Scottish economic bulletin: February 2024

Provides a summary of latest key economic statistics, forecasts and analysis on the Scottish economy.

This document is part of a collection

Consumer Activity

Consumer sentiment has strengthened over the year as inflation has reduced.

Consumer Sentiment

  • The Scottish Consumer Sentiment Indicator reflects how households think the economy is performing, how secure they feel about their household finances and how relaxed they feel about spending money.
  • Consumer sentiment fell sharply during 2022 to -29.4 as inflationary pressures increased and the economic outlook weakened. However sentiment strengthened significantly over 2023 as inflationary pressures reduced with latest data for December showing the consumer sentiment indicator at -7.8 (-5.1 for the fourth quarter as a whole).[15]
  • The indicator has increased 18.3 points over the year, however fell 3.2 points over the month of December and remains negative overall reflecting the concerns that households continue to have for the economy, their household finances and spending money.
Bar chart showing consumer sentiment in Scotland strengthened significantly over 2023, however weakened slightly at the end of the year and remains negative overall.
  • Repondents continue to report on balance that circumstances regarding the economy and their household finances are weaker than a year ago. While these sentiment indicators are generally on an upward trend, their negative scores (-9.5 and -11.7 respectively) reflect the challenging cost of living circumstances that households currently face.
  • This is reflected in the spend indicator (-17.5) which remains significantly negative and reflects that respondents are not currently relaxed about spending money.
Line chart showing the strengthening in sentiment over 2023 regarding expectations for economic performance, household financial security and attitude to spending.
  • The level of optimisim for the year ahead has improved over the year, however respondents remain less optimisic about the outlook for their household financial security than they do for the broader performance of the economy.
  • Expectations for the economy are positive on balance at 3.1 points, while household finance expectations are negative on balance at -3.4 points, indicating that on balance, they are still expetced to weaken, though to a lesser extent than expectations over the past year.

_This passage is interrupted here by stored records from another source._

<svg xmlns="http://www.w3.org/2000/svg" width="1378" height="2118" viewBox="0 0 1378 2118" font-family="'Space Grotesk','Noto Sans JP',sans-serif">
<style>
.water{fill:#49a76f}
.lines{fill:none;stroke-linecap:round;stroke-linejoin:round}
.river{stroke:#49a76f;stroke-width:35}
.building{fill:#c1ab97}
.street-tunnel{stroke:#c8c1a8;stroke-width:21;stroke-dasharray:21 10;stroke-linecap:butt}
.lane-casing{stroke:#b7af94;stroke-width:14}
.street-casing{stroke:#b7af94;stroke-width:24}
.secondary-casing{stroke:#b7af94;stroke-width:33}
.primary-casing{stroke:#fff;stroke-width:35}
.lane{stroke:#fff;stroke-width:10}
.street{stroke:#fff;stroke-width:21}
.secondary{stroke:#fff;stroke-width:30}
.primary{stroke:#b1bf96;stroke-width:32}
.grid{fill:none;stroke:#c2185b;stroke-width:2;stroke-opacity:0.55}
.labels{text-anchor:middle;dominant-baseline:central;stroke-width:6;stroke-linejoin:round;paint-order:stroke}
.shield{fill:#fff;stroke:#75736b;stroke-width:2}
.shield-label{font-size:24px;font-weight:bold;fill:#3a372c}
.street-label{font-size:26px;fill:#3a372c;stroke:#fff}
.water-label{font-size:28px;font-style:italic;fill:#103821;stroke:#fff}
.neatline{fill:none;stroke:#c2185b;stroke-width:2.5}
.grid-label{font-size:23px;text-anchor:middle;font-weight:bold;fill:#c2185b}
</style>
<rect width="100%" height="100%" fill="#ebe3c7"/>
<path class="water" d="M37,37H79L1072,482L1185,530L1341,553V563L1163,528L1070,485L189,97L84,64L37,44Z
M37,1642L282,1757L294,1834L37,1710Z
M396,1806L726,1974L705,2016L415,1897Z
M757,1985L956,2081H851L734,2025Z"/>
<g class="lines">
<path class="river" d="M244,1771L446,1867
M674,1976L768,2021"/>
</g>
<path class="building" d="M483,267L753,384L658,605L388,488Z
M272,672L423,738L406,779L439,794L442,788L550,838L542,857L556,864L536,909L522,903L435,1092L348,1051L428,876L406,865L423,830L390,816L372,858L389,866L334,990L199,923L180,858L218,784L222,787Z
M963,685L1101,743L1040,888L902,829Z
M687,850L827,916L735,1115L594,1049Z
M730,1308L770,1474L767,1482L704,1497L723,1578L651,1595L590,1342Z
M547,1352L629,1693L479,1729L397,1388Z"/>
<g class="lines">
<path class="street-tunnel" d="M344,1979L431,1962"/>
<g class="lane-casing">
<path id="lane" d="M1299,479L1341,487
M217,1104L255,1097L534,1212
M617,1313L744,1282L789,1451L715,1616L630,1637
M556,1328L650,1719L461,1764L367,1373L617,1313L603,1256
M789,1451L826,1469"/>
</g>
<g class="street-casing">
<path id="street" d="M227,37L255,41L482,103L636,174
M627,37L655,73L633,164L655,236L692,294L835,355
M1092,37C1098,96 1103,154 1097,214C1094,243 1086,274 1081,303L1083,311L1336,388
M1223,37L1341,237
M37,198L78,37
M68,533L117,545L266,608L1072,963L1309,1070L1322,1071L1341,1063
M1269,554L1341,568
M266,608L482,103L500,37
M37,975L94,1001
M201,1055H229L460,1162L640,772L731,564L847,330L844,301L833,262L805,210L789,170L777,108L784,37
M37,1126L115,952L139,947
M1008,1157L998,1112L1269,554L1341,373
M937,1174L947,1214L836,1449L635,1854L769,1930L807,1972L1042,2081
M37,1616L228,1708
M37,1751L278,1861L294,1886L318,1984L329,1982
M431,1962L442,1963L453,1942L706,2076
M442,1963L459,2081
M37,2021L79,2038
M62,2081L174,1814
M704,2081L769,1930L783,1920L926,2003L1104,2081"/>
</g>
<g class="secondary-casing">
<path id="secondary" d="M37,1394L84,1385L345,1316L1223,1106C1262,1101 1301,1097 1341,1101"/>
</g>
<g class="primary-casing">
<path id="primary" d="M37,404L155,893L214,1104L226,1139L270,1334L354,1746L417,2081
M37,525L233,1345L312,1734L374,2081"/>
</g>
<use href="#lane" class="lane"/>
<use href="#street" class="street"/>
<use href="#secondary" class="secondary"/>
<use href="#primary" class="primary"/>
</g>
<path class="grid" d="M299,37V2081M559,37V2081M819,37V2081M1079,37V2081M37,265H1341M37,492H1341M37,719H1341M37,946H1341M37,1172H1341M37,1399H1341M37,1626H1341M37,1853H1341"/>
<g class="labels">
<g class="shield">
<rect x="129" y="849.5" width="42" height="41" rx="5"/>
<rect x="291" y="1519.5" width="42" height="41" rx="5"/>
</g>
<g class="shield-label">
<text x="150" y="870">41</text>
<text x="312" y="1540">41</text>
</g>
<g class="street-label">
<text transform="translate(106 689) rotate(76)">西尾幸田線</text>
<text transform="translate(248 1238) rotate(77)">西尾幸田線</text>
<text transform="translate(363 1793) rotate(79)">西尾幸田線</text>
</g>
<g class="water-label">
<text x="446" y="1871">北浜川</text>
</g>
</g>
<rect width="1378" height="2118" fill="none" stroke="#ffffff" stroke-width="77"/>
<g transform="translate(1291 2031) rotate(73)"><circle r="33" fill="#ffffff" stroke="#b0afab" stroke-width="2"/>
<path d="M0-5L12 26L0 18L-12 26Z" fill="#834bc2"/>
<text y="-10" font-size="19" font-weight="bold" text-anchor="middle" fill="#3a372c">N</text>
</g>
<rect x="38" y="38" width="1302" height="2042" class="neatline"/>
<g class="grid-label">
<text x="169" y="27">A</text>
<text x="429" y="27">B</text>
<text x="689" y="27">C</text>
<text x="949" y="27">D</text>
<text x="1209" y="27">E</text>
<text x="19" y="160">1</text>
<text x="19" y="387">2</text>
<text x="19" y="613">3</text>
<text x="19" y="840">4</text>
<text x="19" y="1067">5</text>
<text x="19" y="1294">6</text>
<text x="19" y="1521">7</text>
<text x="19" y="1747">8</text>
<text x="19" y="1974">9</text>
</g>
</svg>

Cost of Living and Spending

  • The rise in cost of living and higher interest rates have progressively fed through to household decisions on spending (essential and non-essential), saving, and borrowing (including financing outstanding borrowing).
  • For example, retail sales volumes in Great Britain fell 2.4% over the year to December, while sales value grew 0.6% with the divergence reflecting the pace of rising prices.[16]
Line chart showing retail sales volumes fell over the year to December 2023 however the value increased.
  • Similarly the rise in prices and interest rates have had a significant impact on the amount UK conumers are paying for their energy costs, mortgages and other loans. In December 2023 the average monthly direct debit payment for electricity and gas was £178.79 (up 37.5% compared to December 2021), however fell 2.4% compared to December 2022.[17]
  • More broadly, the average monthly direct debit payment for mortgages was £902.77 in December (up 12% over the year and 25.7% since 2021) and £236.47 for loans (up 2% over the year and 23% since 2021).
Line chart showing the average direct debit transaction value for energy costs has fallen over the past year while mortgages and other loans transaction values have risen.
  • The sharp increase in prices has been accompanied by an increase in the direct debit failure rate (the percentage of transactions that fail due to insufficient funds), reflecting the challenges facing some household budgets. For electricity and gas payments, the payment failure rate has risen to 1.17% (up from 0.84% in December 2022), while for mortgages it has risen to 0.46% (up from 0.38% in December 2022), though has remained broadly stable since May.
Line chart showing the direct debit failure rate for electricity and gas, loans and mortgages payments has risen over 2022 and 2023.
  • More broadly in January, the ONS Public Opinions and Social Trends survey showed that 41% of respondents were finding it very or somewhat difficult affording energy bill payments and 35% for mortgage and rent payments. For energy bills, this was slightly lower than at the same point in 2023 (c. 47%), however has risen for mortgages payments from c.30% and potentially reflects the changing composition of inflationary pressures.[18]
  • The more gradual but recent impacts of rising interest rates on mortgage payment challenges compared to energy payments, reflects the rise in interest rates over the past year but also the time it takes for the full impact of the increase in Bank Rate to be felt at an aggregate level due to the high share of mortgages that are on a fixed rate.
  • Reflecting this, the ‘effective’ interest rate – the actual interest paid – on newly drawn mortgages remains elevated but fell slightly from 5.34% in November to 5.28% in December while the rate on the outstanding stock of mortgages rose from 3.27% to 3.36%. This is the first fall in newly drawn mortgage rates since November 2021, in part reflecting increased market expectations that interest rates may have peaked.[19]
Line chart showing that that the rise in the Bank Rate has fed through to the effective interest rate for new mortgage lending and has more gradually fed through to existing mortgage lending.
  • In response to the change in cost pressures facing households, ONS Public Opinions and Social Trends survey data from January show that the most common actions people were taking in response to the increased cost of living were spending less on non-essentials (62%) and shopping around more (51%). 45% reported using less fuel such as gas or electricity in their home and 40% reported spending less on food shopping and essentials.
Bar chart showing that adults are taking a range of actions in response to the increased cost of living with the highest proportions reporting spending less on non-essentials and shopping around more.